Building Google-­in-­a-­box: Using Apache SolrCloud and Bigtop to index your bigdata

von Roman Shaposhnik (Pivotal Inc.)

You’ve got your Hadoop cluster, you’ve got your petabytes of unstructured data, you run mapreduce jobs and SQL-on-Hadoop queries. Something is still missing though. After all, we are not expected to enter SQL queries while looking for information on the web. Altavista and Google solved it for us ages ago. Why are we still requiring SQL or Java certification from our enterprise bigdata users? In this talk, we will look into how integration of SolrCloud into Apache Bigtop is now enabling building bigdata indexing solutions and ingest pipelines. We will dive into the details of integrating full-text search into the lifecycle of your bigdata management applications and exposing the power of Google-in-a-box to all enterprise users, not just a chosen few data scientists.

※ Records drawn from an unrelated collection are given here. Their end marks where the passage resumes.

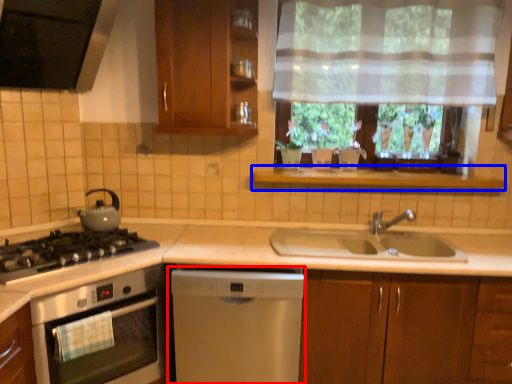
Question: Which object appears farthest to the camera in this image, dishwasher (highlighted by a red box) or window sill (highlighted by a blue box)?

Choices:
 (A) dishwasher
 (B) window sill

Answer: (B)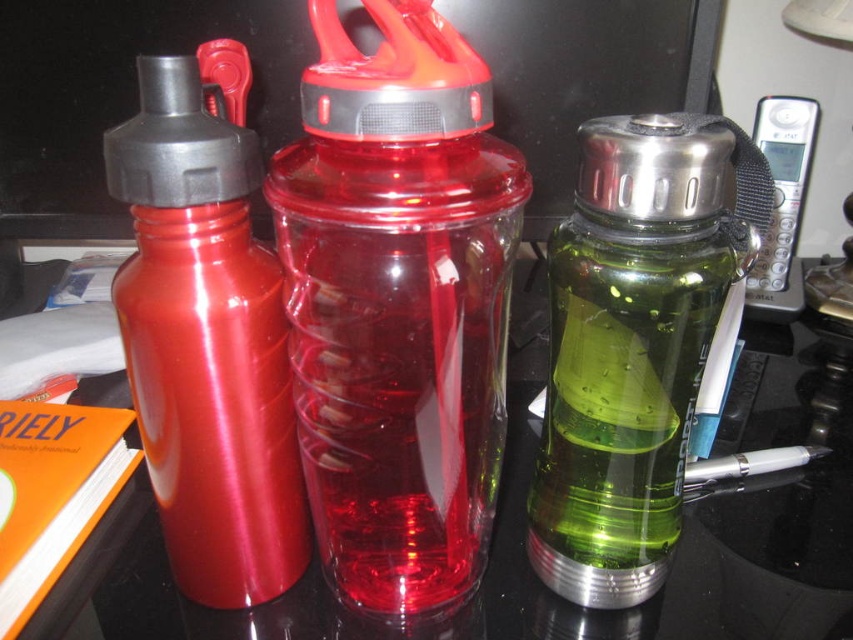
What do you see at coordinates (398, 304) in the screenshot? The width and height of the screenshot is (853, 640). I see `transparent plastic bottle at center` at bounding box center [398, 304].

Über den Autor Roman Shaposhnik:

Roman Shaposhnik is a graduate of St. Petersburg State University who lives in California. He had been working at Sun microsystems for 11 years until it was sold to Oracle back in 2009. Since then he's been spending his time on bigdata and Cloud computing projects working for a number of companies: Huawei, Yahoo!, Cloudera and now Pivotal. By day, he is a jack of all trades in Hadoop and its ecosystem projects, keeping his employers honest when it comes to Open Source agenda and the “Apache Way”. By night, he is an open source hacker, ASF IPMC member and VP of Apache Bigtop.